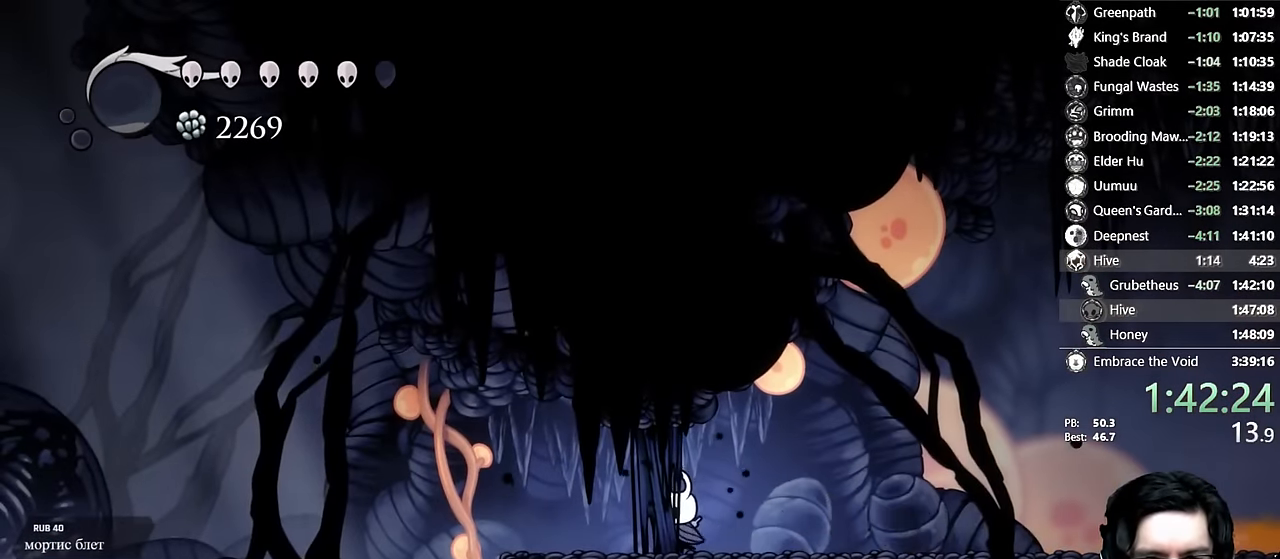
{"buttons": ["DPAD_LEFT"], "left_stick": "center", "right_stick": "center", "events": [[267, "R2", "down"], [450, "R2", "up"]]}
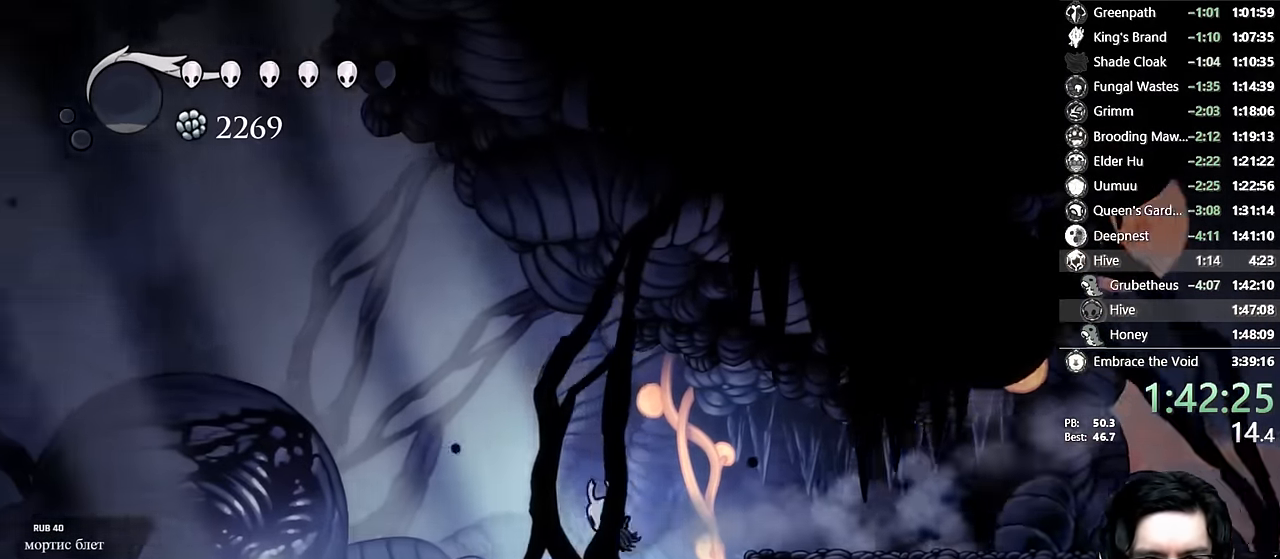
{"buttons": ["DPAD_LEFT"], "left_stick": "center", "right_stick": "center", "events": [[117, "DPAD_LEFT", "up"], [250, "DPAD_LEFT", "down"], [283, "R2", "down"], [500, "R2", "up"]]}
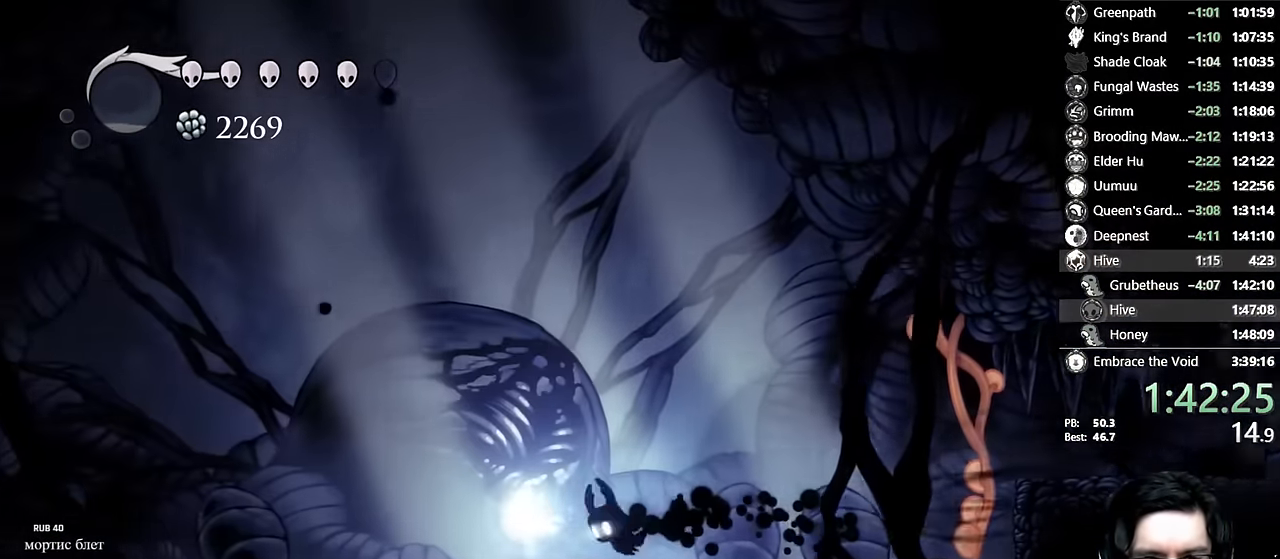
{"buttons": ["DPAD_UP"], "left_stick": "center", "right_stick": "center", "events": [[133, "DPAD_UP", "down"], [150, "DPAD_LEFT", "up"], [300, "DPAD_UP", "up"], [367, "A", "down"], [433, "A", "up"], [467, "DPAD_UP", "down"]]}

== Required work ==
Every line above should be returned word for word, with the pictures left behind.

== Reply to the exercise ==
{"buttons": ["DPAD_LEFT"], "left_stick": "center", "right_stick": "center", "events": [[267, "R2", "down"], [450, "R2", "up"]]}
{"buttons": ["DPAD_LEFT"], "left_stick": "center", "right_stick": "center", "events": [[117, "DPAD_LEFT", "up"], [250, "DPAD_LEFT", "down"], [283, "R2", "down"], [500, "R2", "up"]]}
{"buttons": ["DPAD_UP"], "left_stick": "center", "right_stick": "center", "events": [[133, "DPAD_UP", "down"], [150, "DPAD_LEFT", "up"], [300, "DPAD_UP", "up"], [367, "A", "down"], [433, "A", "up"], [467, "DPAD_UP", "down"]]}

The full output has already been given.